--- ASSIGNED TASK ---
Using the journal entry below, explain in one to three sentences why the writer tried to wake A.D.

--- TEXT SEGMENT ---
________________________
Tuesday, June 3, 2014
Consciousness Exploration Journal
6/3/2014
I woke up at 3:14am and had trouble falling back to sleep. Eventually, I caught myself drifting. I began playing with the edge of being asleep and awake. I moved in and out of the beginnings of sleep paralysis. My body eventually drifted off to sleep and I floated “out” and into my bedroom. I walked around the house for a bit. A.D. and H.G. were on the couch sleeping (though I knew that this was not actually the case - both were in their beds). N.M. was in his room but had fallen out of bed and onto a pile of clothes in a laundry basket (also not the case - there was no laundry basket in his bedroom). I went back to A.D. and tried to wake her. I wanted to experiment and see if she would have any recollection of seeing me in her dreams, etc. She eventually woke up. I explained to her what I was doing and asked if she would try to remember this in the morning. She said that she would try. As I continued through the house, the state began to fade. I vigorously clapped my hands together in an attempt to maintain the state. I alternated between rubbing my hands together and clapping. I focused my full attention on holding the state. Though the state continued to fade, my awareness remained solid. I decided that I had better get to work exploring while I had the chance. I expressed an intent that I wanted to interact with a helpful being, guide, etc. I tried to let go of any expectations as to what might happen.
Some time passed. Slowly, an interior setting began to materialize around me. On the floor to my left was a tiny kitten. I gently picked it up. As I pet the kitten, a woman with a baby walked in front of me. Then another woman. Slowly, the room filled and was eventually bustling with people. It looked to be some sort of gallery or art opening. I bumped into a man slightly younger than myself. Telepathically I asked him if these people were all aspects of a guide. His reply was not fully clear, but it seemed that perhaps the people were all aspects of me - or my “higher self” (the idea being that they were previous lives and lessons learned, etc). He led me to a room as if to show me something important. We walked into a booth of sorts with a window. On the other side of the window was an exhibit of some kind. In it, an animatronic dinosaur was investigating a dark hole in the wall. Coming out of the hole were dark tentacles. After some time, the display reset and started again. I began to get a strange feeling from the man causing me not to fully trust him. It became clear that he didn’t really have anything useful to share. Frustrated, I left.
Back in the main room, I bumped into a large man. He had a scowl on his face and seemed to be some sort of bully. After staring me down, he turned and made a tiny drawing on the wall. I walked closer to see what it was. It was a small grumpy face. I looked at the man. I wasn’t sure what to make of him, but it was clear that he wasn’t interested in helping me. He was the bad apple of the crowd no doubt. Later, I ran into a little old lady. She seemed to be in charge to some degree and was busy helping other people. She led me down a hall by the hand saying very gently something like, “come this way Justin.” The next thing I knew, I was waking up in bed.
________________________
--- EXCERPTED RECORDS ---

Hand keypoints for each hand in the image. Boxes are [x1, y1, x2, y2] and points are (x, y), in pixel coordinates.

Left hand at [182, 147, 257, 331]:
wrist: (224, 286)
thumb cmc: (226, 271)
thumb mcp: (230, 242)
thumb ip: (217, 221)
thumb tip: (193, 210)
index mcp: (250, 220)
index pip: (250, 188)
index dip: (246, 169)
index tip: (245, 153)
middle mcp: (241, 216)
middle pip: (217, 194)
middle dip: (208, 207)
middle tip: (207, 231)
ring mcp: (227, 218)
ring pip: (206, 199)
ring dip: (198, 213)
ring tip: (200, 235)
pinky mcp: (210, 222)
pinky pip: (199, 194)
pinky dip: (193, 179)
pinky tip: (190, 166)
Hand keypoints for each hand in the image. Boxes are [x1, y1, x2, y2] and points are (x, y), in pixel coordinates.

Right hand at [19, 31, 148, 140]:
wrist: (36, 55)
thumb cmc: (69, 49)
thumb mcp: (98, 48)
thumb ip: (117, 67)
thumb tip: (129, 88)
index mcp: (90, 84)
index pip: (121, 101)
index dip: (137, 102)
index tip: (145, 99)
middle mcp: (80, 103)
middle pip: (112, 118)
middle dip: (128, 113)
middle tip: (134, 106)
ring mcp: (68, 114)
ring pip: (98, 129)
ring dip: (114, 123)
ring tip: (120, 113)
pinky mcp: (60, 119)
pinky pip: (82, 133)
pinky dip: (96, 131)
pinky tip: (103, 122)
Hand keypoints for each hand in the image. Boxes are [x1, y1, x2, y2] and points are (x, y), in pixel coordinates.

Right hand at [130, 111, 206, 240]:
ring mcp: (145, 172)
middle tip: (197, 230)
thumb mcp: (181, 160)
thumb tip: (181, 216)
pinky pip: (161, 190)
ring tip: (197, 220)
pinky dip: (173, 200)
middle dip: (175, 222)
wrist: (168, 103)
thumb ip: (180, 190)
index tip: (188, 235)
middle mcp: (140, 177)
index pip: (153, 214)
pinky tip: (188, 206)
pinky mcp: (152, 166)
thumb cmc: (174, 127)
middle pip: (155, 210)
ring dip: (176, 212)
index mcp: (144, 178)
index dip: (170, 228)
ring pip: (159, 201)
________________________
--- RESPONSE AREA ---
The writer wanted to experiment and see whether A.D. would remember seeing the writer in her dreams. Once she woke, the writer explained this and asked her to try to remember it in the morning.